Your copy of the data below must be exact and must leave out all pictures.

**PROVIDED MATERIAL**
• • • •

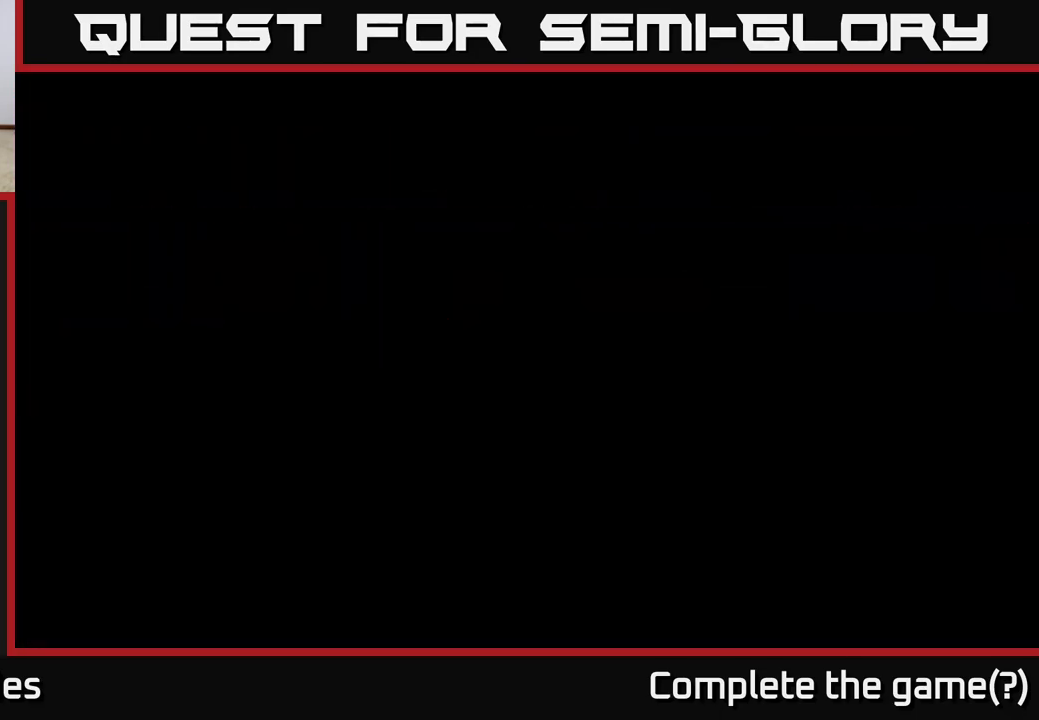
{"buttons": [], "left_stick": "center", "right_stick": "center", "events": [[133, "A", "up"], [183, "A", "down"], [267, "A", "up"], [383, "A", "down"], [433, "A", "up"]]}
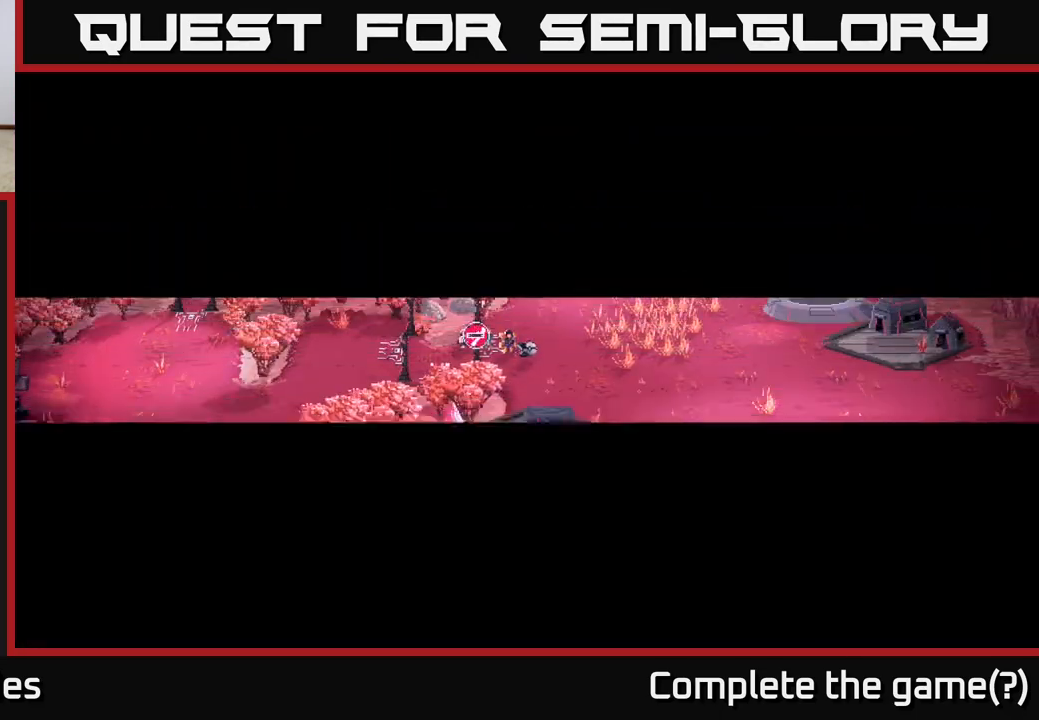
{"buttons": [], "left_stick": "center", "right_stick": "center", "events": [[50, "A", "down"], [150, "A", "up"]]}
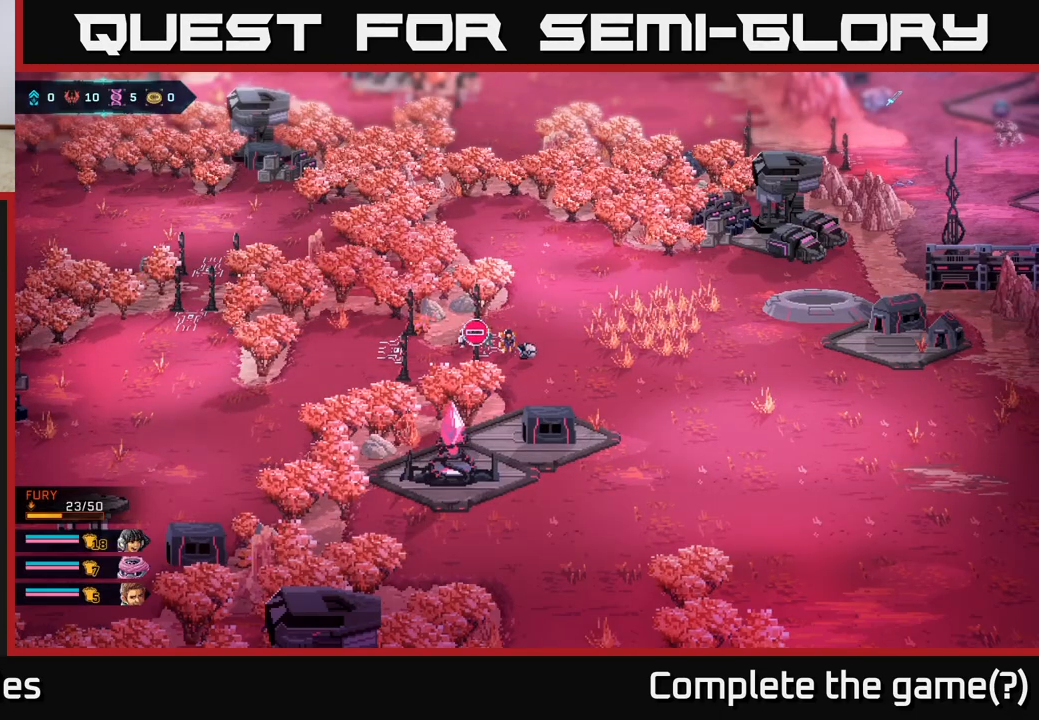
{"buttons": ["DPAD_RIGHT"], "left_stick": "center", "right_stick": "center", "events": [[333, "DPAD_RIGHT", "down"]]}
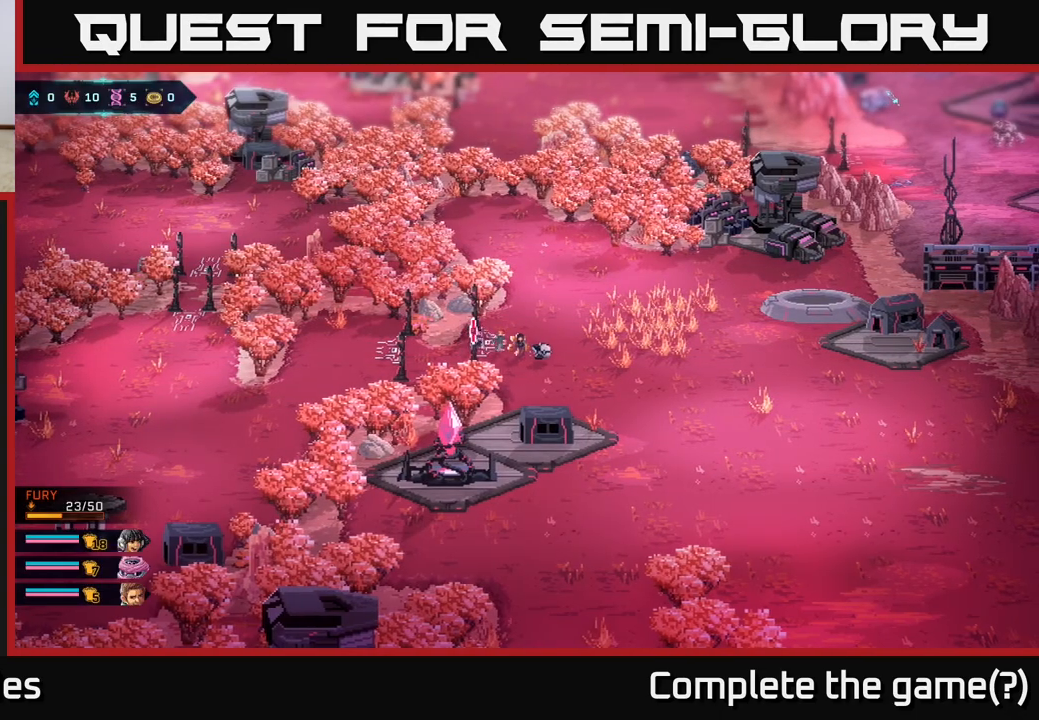
{"buttons": ["DPAD_RIGHT"], "left_stick": "center", "right_stick": "center", "events": []}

• • • •

**EXERCISE RESPONSE**
{"buttons": [], "left_stick": "center", "right_stick": "center", "events": [[133, "A", "up"], [183, "A", "down"], [267, "A", "up"], [383, "A", "down"], [433, "A", "up"]]}
{"buttons": [], "left_stick": "center", "right_stick": "center", "events": [[50, "A", "down"], [150, "A", "up"]]}
{"buttons": ["DPAD_RIGHT"], "left_stick": "center", "right_stick": "center", "events": [[333, "DPAD_RIGHT", "down"]]}
{"buttons": ["DPAD_RIGHT"], "left_stick": "center", "right_stick": "center", "events": []}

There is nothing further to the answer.